During the time that I used infrared cameras, I can remember many instances where I would spend hours going to check a camera that I had placed within 20 to 30 feet of water or salt, and it would have 1,500 to 2,000 photos on it. That got me very excited with anticipation, but of those photos, only 5 to 10 would be of an elk. All of the others were totally black! Talk about disappointing and frustrating.

So now that I am using the flash cams here is my routine for scouting with them. I start by putting out my Trophy Rock in early April if possible. That way, the bulls are able to utilize the minerals at the very beginning of their antler growing season all the way through early August when they will

shed velvet. By establishing my “lick” sites early, it also ensures that the bulls will be locked into these sites so that I am apt to get lots of photos in the summer. I like to place lick sites near well used elk trails that go between water and bedding areas. I add Trophy Rock as needed usually adding blocks again in early July.

I prefer to wait to hang my cameras until late June to early July. This is when the bigger bulls are sporting full 6×6 (or better) racks and you can get some good photos. By waiting to hang cameras until then I avoid having full SD cards and dead batteries when it matters most.

My best results come by hanging my cameras 20’ to 30’ feet from the

lick or the water source where I anticipate the elk to be. That way, you aren’t getting dark photos because the camera is too far or cutting off a big bull’s antlers by having it too close. Also very important is that I like to hang my cameras so that they are facing North or South. That way I am not getting either the sunrise or the sunset straight into the camera which can totally wash out your photos. I like to hang most of my cameras chest to head height. This seems to eliminate washed out pictures since the camera is not pointed up and into the skyline.

Don’t forget that your trail camera takes pictures due to motion. It can’t tell the difference between an elk and blowing vegetation. With this in mind, I try to choose locations where vegetation within 50’ of the camera is minimal or if that is not an option, I clear out the sources of movement so as not to fill my SD card with false pictures. My Leaf River Trail Cameras also have a very useful distance dial on them. I use this dial to very effectively adjust the distance so that the camera is not being set off by distant trees. By testing my cameras at home before going into the field I am able to experiment with the distance setting and dial it in perfectly for my scouting.

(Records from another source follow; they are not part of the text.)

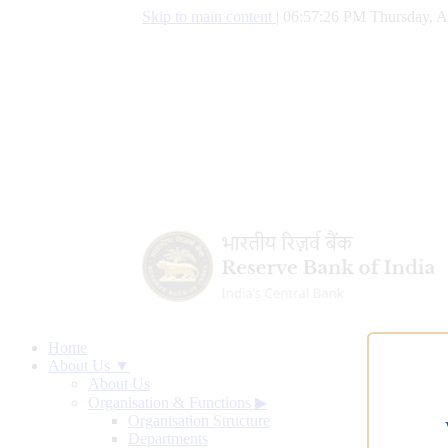
Skip to main content
|
06:57:26 PM Thursday, A
Home
About Us ▼
About Us
Organisation & Functions
▶
Organisation Structure
Departments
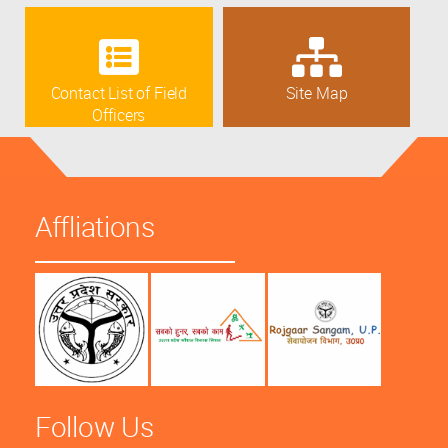
Contact List of Field
Site Map
Officers
Affliations
Follow Us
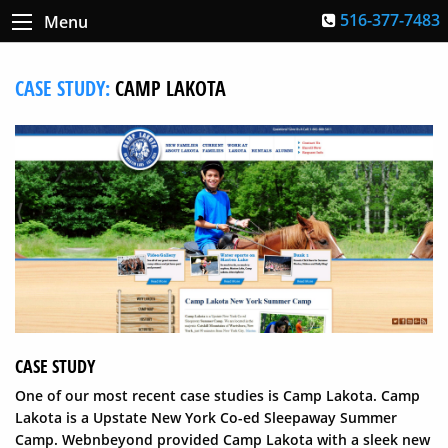
516-377-7483
Menu
CASE STUDY:
CAMP LAKOTA
CASE STUDY
One of our most recent case studies is Camp Lakota. Camp
Lakota is a Upstate New York Co-ed Sleepaway Summer
Camp. Webnbeyond provided Camp Lakota with a sleek new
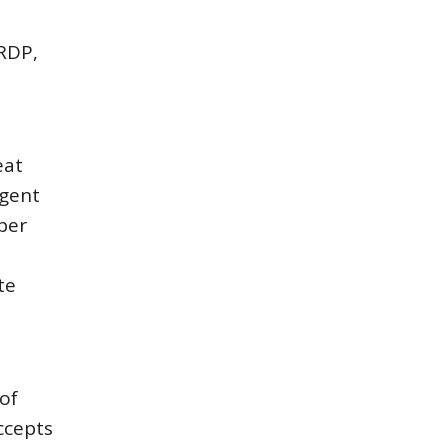
 RDP,
eat
ngent
per
e
te
of
ccepts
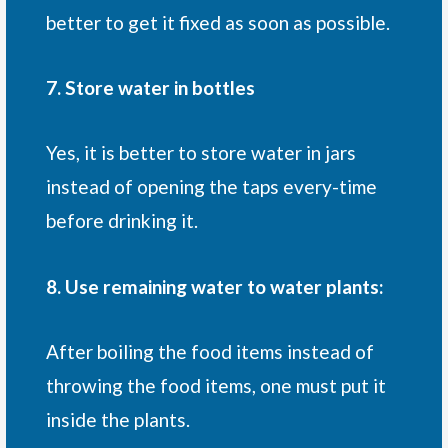
better to get it fixed as soon as possible.
7. Store water in bottles
Yes, it is better to store water in jars
instead of opening the taps every-time
before drinking it.
8. Use remaining water to water plants:
After boiling the food items instead of
throwing the food items, one must put it
inside the plants.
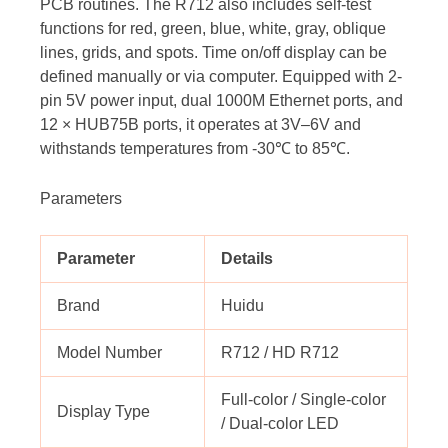
PCB routines. The R712 also includes self-test
functions for red, green, blue, white, gray, oblique
lines, grids, and spots. Time on/off display can be
defined manually or via computer. Equipped with 2-
pin 5V power input, dual 1000M Ethernet ports, and
12 × HUB75B ports, it operates at 3V–6V and
withstands temperatures from -30℃ to 85℃.
Parameters
Parameter
Details
Brand
Huidu
Model Number
R712 / HD R712
Full-color / Single-color
Display Type
/ Dual-color LED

When hanging my cameras on a water source, I will typically set the camera to take 3 pictures per minute with a 1 minute delay. That way I don’t miss any big bulls that may come in and leave rather quickly. By contrast, when I hang a camera on Trophy Rock or salt, I am setting the camera to take 1 picture per minute with a 1 minute delay. Over the years I have learned that elk will spend A LOT of time at a lick and you don’t need 100 photos of the same bull on the same night!

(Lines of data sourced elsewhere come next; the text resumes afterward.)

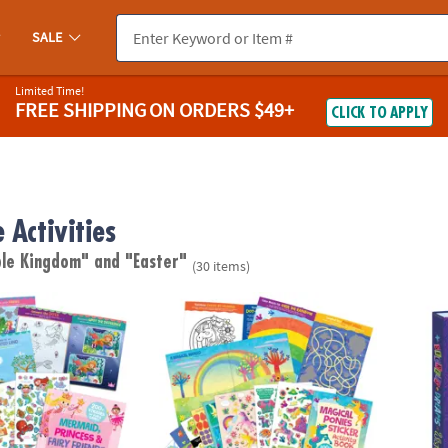
SALE
Limited Time!
FREE SHIPPING
ON ORDERS $49+
CLICK TO APPLY
 Activities
ble Kingdom"
and "Easter"
(30 items)
cess & Fairy Friends Sticker Activity Book
Magical Ponies Sticker Activity Book
Peace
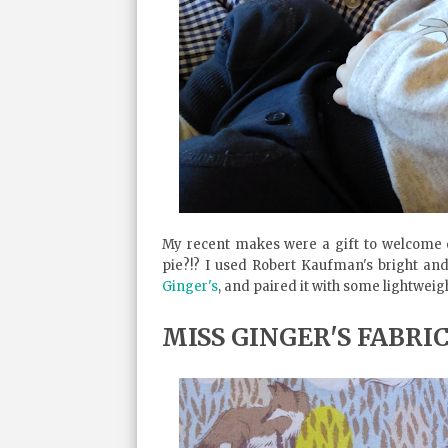
My recent makes were a gift to welcome o
pie?!? I used Robert Kaufman's bright an
Ginger's
, and paired it with some lightweigh
MISS GINGER'S FABRI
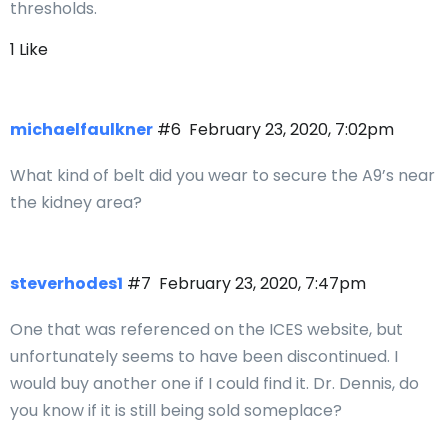
thresholds.
1 Like
michaelfaulkner
#6
February 23, 2020, 7:02pm
What kind of belt did you wear to secure the A9’s near
the kidney area?
steverhodes1
#7
February 23, 2020, 7:47pm
One that was referenced on the ICES website, but
unfortunately seems to have been discontinued. I
would buy another one if I could find it. Dr. Dennis, do
you know if it is still being sold someplace?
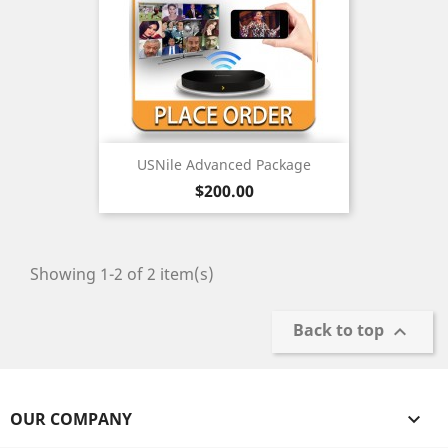
USNile Advanced Package
Price
$200.00
Showing 1-2 of 2 item(s)
Back to top

OUR COMPANY


Lastly, is security. Unfortunately we all know that leaving a camera unlocked usually results in it walking away. A good security box is a necessary investment that will discourage thieves and also keep the bears from wrecking your cameras. If I am hanging cameras in an area that is free of bears and I am just trying to keep honest people honest, I don’t need a security box. In that instance, I use about 6’-8’ of chain to wrap around my camera and then around the tree. I secure the chain by using 2 locks that fit through the links of my chain (see photos). Oh, and don’t forget to turn your camera on before leaving it so you have photos when you return!

Most importantly, enjoy your time in the wonderful creation with your family and good friends. Good trail cam scouting and successful hunting to you!